= Exercise description =
Each line below with the word "grass" needs to be copied.

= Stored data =

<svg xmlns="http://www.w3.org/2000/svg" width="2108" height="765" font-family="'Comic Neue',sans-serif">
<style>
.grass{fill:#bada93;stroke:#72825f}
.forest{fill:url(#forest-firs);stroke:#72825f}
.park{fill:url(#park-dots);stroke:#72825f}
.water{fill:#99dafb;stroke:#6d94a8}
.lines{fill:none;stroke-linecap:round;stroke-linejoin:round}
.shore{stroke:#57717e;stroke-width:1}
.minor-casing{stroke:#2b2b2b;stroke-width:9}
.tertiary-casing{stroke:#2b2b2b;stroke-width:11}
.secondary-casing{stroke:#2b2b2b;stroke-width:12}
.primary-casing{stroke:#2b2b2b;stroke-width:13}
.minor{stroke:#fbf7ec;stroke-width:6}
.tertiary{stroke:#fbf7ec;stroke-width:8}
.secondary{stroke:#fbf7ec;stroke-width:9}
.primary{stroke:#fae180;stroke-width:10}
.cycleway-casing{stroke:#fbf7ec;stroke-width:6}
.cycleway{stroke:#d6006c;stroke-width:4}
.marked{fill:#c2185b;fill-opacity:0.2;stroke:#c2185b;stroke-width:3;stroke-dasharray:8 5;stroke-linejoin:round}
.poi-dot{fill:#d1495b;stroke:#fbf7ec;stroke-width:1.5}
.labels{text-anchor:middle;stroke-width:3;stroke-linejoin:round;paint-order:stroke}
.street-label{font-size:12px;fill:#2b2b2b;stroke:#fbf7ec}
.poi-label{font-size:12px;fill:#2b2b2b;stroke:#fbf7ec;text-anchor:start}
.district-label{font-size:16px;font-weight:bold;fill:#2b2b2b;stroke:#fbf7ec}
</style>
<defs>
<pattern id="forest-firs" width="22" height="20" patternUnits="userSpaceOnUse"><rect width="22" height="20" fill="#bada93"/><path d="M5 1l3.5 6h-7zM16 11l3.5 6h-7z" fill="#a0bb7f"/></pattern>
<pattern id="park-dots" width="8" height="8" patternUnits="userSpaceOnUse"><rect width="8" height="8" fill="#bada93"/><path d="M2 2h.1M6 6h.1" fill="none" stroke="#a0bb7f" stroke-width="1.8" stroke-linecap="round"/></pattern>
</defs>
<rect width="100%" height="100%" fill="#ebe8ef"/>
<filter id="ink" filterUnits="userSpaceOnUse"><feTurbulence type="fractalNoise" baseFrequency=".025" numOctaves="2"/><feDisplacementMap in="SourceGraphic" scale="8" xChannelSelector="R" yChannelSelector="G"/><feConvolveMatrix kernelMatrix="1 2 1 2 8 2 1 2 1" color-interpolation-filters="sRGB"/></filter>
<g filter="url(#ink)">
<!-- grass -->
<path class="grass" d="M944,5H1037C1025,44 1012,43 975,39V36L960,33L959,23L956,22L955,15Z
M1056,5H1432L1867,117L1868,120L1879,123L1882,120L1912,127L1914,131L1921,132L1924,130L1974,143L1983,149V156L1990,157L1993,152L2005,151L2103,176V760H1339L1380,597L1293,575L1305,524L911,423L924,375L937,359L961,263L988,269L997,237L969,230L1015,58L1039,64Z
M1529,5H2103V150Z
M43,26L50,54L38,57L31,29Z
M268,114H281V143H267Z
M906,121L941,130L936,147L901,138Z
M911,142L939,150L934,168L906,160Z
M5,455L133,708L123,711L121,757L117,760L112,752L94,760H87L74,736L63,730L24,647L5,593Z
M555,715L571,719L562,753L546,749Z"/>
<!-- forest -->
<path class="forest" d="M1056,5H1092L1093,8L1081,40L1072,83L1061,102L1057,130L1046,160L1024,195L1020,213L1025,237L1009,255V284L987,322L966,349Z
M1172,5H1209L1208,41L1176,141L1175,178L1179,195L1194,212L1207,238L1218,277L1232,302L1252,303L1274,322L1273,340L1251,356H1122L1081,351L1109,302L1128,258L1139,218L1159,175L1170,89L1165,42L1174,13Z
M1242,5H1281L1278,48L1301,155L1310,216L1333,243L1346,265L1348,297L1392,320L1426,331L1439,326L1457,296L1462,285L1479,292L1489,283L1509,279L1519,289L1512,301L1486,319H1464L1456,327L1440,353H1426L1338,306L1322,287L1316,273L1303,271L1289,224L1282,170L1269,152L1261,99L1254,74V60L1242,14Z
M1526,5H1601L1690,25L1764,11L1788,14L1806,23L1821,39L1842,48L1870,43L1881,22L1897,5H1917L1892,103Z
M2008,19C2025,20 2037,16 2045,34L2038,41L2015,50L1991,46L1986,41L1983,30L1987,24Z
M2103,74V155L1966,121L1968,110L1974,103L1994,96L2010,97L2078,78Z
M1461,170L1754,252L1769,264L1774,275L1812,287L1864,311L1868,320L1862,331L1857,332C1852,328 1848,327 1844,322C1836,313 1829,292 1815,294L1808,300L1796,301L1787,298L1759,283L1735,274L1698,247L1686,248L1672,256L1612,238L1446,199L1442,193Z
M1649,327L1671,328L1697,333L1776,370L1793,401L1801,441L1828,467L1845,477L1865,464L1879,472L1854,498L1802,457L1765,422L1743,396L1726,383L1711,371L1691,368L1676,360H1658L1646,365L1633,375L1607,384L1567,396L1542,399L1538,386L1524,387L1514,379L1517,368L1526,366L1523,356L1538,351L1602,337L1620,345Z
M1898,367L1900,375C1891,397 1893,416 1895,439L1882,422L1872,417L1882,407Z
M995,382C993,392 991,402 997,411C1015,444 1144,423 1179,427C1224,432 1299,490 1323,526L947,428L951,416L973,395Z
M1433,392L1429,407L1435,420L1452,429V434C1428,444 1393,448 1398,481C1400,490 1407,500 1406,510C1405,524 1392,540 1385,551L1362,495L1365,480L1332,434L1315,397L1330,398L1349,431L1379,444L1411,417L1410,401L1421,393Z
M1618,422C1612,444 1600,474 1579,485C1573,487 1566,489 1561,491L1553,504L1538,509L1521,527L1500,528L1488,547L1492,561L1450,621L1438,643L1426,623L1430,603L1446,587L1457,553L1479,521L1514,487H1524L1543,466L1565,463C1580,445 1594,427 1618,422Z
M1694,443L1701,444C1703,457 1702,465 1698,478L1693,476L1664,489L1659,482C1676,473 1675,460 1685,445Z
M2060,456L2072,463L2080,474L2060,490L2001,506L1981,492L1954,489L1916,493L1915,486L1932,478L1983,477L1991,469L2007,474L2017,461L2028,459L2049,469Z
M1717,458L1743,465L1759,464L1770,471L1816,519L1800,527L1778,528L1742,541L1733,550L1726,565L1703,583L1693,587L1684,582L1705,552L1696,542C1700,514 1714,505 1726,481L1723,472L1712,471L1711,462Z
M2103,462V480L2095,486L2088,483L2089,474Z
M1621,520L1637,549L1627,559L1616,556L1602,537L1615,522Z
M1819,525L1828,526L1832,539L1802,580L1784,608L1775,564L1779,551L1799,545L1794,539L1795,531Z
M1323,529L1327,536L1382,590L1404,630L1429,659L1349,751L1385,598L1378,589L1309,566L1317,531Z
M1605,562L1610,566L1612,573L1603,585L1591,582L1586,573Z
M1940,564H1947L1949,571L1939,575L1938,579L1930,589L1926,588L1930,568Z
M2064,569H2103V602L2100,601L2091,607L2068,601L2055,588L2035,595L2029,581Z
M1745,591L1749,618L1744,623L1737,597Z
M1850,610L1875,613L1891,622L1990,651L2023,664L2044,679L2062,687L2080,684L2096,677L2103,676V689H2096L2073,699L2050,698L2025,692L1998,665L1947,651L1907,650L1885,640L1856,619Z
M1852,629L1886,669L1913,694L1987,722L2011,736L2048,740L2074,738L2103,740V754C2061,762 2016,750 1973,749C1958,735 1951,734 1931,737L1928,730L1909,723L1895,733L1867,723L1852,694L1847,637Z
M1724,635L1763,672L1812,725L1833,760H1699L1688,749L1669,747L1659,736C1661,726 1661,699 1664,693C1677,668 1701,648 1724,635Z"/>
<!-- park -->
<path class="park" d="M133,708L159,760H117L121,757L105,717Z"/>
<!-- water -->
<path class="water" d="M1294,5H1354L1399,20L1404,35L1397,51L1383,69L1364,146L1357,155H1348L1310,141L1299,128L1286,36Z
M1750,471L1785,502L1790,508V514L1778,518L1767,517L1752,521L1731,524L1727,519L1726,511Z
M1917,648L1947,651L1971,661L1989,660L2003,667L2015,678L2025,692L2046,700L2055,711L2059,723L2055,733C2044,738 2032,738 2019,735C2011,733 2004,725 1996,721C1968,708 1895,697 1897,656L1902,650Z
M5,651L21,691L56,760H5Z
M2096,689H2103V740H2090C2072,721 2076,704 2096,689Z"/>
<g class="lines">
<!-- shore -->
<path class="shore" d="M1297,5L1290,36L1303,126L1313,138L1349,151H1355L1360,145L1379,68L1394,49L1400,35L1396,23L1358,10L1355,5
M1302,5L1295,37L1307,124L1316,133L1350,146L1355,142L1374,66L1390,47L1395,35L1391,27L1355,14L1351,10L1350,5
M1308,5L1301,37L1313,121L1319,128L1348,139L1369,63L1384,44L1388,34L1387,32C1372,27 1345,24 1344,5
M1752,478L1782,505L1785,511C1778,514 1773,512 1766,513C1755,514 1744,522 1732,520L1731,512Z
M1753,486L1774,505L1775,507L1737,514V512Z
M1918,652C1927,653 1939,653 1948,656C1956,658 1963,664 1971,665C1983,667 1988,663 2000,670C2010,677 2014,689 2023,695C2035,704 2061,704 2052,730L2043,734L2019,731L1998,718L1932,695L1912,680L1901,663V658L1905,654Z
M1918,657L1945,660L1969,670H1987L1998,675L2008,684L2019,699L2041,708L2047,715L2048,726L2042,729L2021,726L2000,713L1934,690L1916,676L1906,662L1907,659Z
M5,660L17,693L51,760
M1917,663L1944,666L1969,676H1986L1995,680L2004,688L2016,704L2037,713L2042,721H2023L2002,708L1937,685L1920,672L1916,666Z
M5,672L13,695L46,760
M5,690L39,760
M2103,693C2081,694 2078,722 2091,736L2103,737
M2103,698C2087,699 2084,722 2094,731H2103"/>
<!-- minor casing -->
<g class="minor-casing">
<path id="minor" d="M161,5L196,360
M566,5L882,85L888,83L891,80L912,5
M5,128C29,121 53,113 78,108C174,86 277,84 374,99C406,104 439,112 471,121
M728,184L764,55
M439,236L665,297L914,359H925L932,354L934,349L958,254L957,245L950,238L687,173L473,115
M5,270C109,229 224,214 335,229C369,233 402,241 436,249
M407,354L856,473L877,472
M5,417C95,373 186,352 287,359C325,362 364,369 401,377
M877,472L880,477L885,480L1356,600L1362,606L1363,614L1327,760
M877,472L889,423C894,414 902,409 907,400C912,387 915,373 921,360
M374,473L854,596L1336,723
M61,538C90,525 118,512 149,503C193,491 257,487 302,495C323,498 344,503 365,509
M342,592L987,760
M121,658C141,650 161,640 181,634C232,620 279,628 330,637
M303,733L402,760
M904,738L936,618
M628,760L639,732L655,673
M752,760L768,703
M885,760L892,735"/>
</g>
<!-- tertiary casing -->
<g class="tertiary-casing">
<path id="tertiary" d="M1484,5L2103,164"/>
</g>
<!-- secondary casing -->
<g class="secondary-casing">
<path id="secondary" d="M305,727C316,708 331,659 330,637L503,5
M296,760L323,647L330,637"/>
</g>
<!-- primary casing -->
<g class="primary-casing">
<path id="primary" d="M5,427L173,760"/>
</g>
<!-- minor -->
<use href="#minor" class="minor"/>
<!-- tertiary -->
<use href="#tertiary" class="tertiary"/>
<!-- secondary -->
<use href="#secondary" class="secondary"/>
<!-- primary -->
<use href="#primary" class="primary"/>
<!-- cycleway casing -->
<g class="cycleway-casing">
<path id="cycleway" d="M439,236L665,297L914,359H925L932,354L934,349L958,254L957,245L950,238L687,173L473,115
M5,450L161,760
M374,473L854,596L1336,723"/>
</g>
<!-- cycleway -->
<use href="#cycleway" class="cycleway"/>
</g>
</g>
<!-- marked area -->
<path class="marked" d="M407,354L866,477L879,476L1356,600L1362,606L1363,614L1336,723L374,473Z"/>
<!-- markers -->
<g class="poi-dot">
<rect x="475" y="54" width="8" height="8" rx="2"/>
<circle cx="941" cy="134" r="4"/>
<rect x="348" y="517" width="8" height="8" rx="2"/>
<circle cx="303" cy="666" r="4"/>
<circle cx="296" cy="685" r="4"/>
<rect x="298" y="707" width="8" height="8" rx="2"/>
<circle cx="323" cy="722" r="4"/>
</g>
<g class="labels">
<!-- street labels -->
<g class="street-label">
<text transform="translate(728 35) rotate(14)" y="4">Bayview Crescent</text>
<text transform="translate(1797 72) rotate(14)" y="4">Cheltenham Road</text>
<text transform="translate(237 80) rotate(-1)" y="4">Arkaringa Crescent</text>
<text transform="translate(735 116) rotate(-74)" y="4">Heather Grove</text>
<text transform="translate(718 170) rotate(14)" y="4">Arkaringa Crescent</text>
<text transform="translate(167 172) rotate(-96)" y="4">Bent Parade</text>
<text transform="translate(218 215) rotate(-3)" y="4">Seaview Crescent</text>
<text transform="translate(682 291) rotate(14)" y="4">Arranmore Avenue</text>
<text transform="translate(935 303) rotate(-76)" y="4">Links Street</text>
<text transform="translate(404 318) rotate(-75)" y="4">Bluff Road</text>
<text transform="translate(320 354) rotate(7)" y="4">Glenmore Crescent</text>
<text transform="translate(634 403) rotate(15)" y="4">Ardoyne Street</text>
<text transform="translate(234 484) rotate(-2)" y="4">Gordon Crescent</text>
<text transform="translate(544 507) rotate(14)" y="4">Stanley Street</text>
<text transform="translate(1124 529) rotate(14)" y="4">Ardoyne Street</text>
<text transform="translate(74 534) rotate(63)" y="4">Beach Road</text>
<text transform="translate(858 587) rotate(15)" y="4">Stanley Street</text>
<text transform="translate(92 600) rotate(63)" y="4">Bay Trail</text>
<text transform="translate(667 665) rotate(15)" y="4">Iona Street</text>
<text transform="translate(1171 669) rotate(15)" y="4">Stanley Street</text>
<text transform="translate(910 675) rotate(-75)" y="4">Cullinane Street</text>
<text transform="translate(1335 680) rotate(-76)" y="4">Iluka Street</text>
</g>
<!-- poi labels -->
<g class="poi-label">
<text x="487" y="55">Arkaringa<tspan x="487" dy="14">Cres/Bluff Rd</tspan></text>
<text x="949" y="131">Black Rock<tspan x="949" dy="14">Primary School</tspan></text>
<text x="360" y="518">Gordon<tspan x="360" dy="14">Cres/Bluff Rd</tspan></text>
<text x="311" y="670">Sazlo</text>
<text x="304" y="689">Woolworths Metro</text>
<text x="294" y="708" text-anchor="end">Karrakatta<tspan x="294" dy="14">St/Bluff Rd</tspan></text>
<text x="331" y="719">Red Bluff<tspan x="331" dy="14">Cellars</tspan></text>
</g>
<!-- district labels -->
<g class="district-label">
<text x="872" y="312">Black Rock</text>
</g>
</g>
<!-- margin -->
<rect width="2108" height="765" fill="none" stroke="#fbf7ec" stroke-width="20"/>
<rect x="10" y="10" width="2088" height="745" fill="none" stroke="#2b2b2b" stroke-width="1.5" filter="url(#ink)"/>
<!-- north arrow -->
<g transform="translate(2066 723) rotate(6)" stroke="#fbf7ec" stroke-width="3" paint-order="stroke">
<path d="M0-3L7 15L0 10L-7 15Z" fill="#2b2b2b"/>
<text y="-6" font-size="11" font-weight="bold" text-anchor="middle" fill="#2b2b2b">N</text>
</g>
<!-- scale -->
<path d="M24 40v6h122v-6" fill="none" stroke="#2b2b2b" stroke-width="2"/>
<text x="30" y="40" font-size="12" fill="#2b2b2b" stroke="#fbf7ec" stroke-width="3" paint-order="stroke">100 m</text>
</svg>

= Solved exercise =
.grass{fill:#bada93;stroke:#72825f}
<!-- grass -->
<path class="grass" d="M944,5H1037C1025,44 1012,43 975,39V36L960,33L959,23L956,22L955,15Z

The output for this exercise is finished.